Yu Fang finds herself terrorised by the media storm of the 24hr news cycle, her new life with Xiao Zhang in jeopardy while she feels ever more isolated realising that her father cares less for her wellbeing than the optics in the light of his ongoing political campaign. Ming Liang meanwhile is forever reminding people that his father is rich and influential as if his misuse of his status is a direct rebellion against it and the parents he feels abandoned him.

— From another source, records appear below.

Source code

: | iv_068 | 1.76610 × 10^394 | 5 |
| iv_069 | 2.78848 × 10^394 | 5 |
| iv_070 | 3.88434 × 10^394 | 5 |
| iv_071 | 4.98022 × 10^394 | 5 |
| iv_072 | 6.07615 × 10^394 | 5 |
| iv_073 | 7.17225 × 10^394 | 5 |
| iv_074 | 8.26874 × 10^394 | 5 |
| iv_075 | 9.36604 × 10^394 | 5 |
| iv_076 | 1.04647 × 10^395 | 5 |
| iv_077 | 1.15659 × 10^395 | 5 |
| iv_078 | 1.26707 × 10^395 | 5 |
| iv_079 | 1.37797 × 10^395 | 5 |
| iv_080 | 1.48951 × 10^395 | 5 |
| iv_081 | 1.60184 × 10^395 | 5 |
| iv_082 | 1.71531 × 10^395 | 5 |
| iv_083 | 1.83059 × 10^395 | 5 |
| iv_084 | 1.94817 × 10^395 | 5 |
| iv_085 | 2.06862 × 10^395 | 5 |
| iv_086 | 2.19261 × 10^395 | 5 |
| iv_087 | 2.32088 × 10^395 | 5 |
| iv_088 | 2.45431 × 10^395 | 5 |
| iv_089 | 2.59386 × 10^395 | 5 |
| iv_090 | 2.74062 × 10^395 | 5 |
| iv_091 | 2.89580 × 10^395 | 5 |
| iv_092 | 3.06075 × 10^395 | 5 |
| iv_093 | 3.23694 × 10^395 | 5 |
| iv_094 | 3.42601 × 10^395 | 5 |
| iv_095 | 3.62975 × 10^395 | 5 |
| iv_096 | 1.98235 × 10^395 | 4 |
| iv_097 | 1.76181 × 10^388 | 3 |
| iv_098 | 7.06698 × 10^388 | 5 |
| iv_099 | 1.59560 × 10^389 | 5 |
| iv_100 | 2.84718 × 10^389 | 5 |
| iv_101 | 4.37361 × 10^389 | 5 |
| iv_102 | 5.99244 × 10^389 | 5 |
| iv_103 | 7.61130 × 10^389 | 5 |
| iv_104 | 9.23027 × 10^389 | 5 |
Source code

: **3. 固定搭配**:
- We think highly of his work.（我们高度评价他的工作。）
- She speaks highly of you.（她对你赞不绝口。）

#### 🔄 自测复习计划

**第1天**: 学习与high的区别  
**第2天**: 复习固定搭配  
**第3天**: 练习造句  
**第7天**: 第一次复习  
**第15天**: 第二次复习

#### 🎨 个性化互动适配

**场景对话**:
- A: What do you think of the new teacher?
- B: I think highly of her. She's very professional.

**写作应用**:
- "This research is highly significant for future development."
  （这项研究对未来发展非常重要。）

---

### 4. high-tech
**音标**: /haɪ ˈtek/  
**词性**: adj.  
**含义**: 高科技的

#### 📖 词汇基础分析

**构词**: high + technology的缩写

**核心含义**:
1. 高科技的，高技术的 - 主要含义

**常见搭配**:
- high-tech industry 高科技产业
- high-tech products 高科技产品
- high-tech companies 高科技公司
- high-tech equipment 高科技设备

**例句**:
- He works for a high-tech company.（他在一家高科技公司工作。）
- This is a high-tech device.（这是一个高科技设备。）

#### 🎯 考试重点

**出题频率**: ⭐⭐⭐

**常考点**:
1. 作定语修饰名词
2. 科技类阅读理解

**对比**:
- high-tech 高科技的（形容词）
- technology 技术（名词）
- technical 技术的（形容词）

The fact that the news essentially reframes the slashing incident as a defence of heterosexual love, demonising same sex relationships, only emphasises the tyranny of outdated social prejudice and misogyny as Yu Fang becomes the villain and Ming Liang the victim entirely ignoring his predatory stalking of Monica and otherwise disturbing behaviour. It may not be possible to effectively move on from the past, overcome the legacy of parental abandonment and develop the ability to trust in others, but there may be less destructive ways to take the past with you if only in finding someone willing to share your burden. 


Terrorizers screened as part of this year’s New York Asian Film Festival.